_What you need to do:_ The expected answer is a copy of every line in the listing that has the word "front".

_Materials provided:_
= = = = = = =
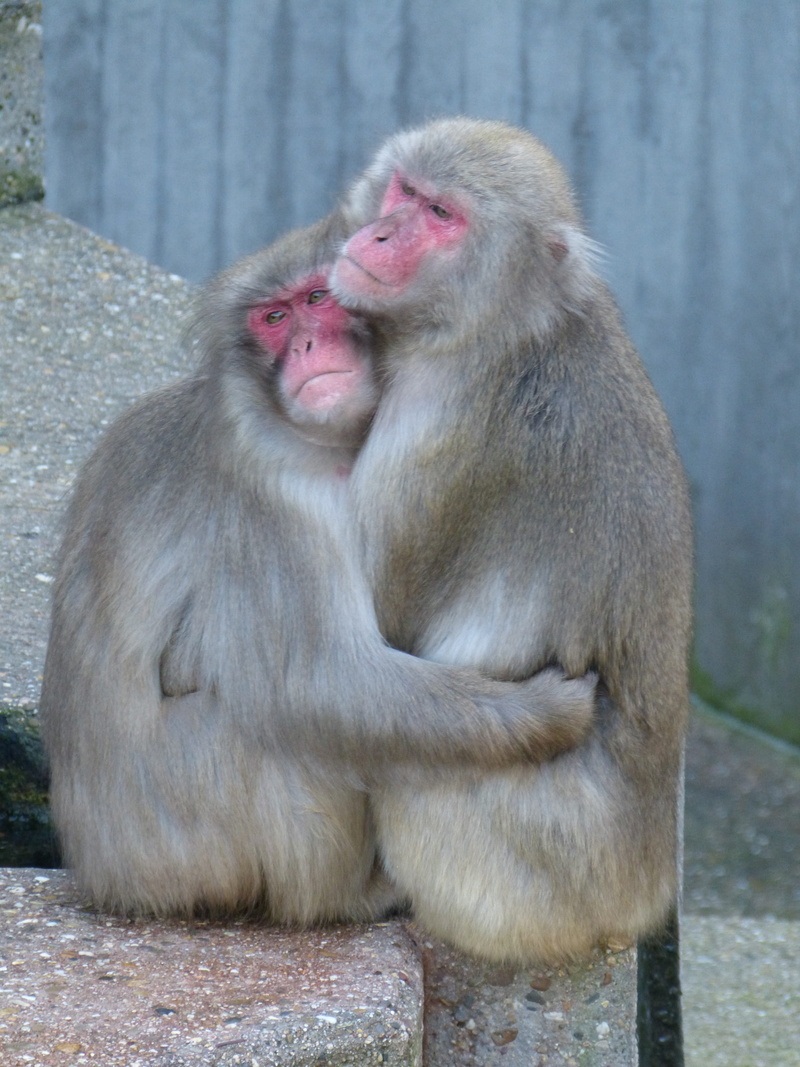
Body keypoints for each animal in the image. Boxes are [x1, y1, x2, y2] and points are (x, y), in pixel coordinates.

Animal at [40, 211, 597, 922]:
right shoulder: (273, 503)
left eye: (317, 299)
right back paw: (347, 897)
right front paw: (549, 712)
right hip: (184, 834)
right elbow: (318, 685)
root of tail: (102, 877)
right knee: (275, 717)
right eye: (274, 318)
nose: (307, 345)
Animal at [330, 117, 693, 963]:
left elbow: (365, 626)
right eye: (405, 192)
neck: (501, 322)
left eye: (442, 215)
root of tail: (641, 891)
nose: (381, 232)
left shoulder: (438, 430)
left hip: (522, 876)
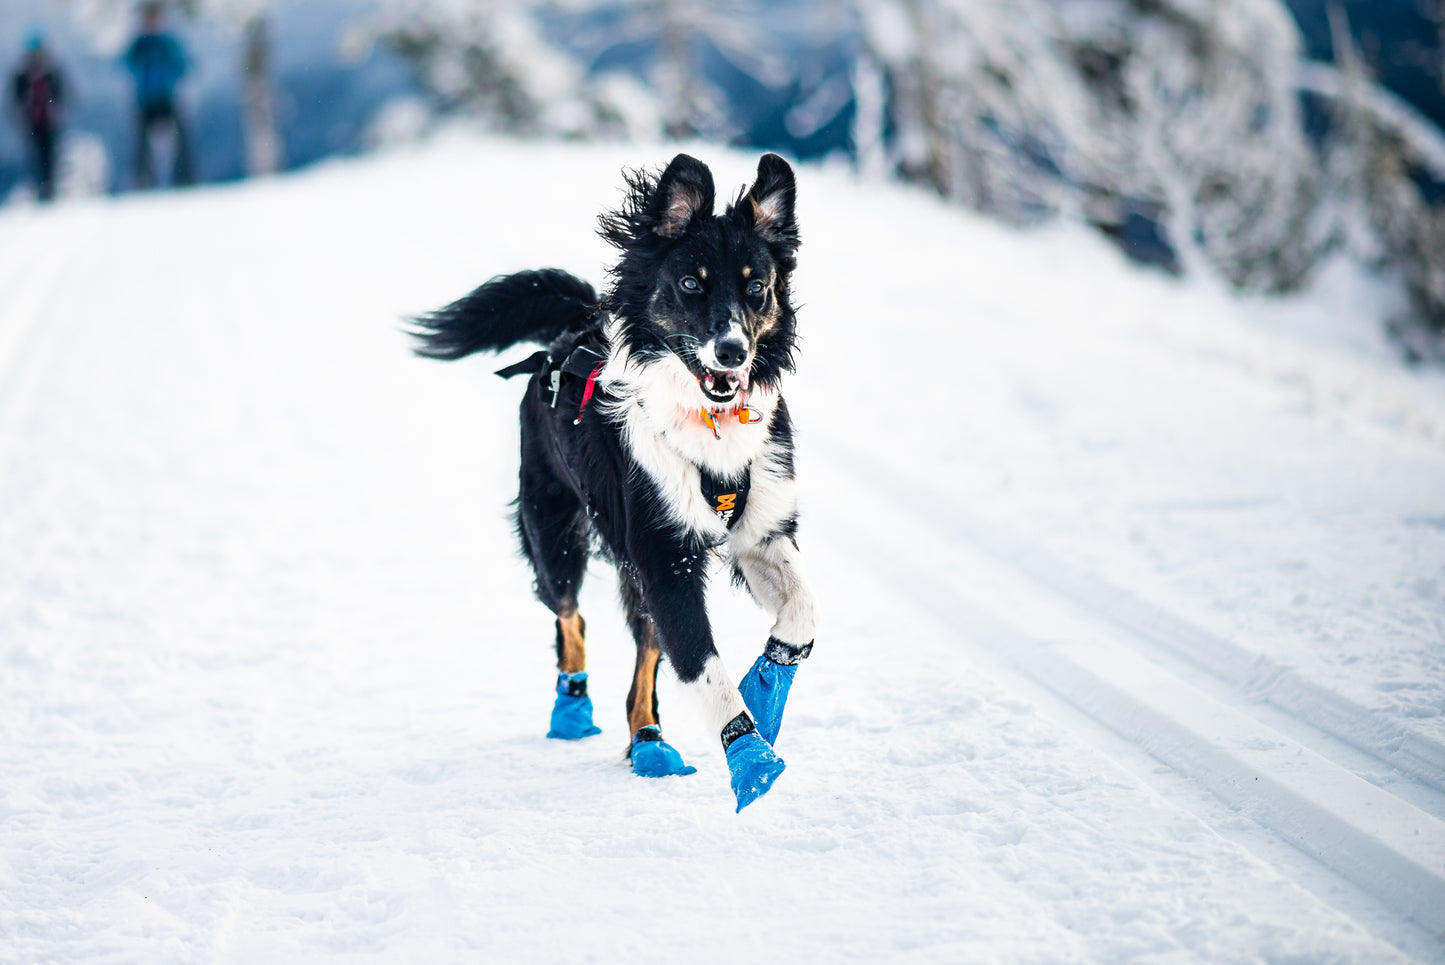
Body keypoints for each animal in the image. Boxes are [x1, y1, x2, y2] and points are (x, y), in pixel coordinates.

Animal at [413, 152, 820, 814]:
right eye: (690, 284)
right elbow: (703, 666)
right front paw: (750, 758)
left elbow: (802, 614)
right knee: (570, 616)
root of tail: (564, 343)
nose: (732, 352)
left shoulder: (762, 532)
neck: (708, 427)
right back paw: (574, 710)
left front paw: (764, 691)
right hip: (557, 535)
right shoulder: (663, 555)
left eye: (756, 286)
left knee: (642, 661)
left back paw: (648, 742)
= = = = = = =
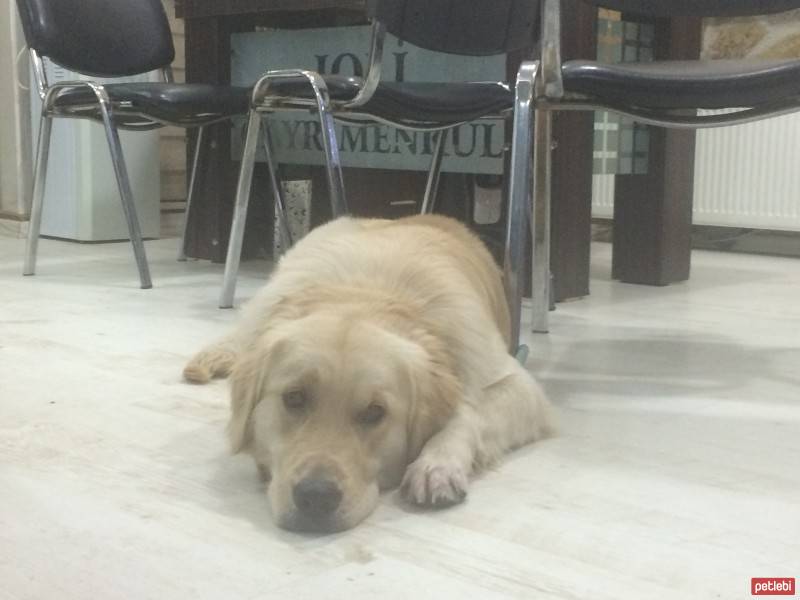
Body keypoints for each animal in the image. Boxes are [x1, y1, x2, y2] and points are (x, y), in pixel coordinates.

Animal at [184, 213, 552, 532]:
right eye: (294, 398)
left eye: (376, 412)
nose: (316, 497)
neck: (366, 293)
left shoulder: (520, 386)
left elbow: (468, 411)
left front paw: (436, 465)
= = = = = = =
_Result of the task:_
right front paw: (549, 712)
right front paw: (750, 758)
left front paw: (764, 691)
left front paw: (436, 465)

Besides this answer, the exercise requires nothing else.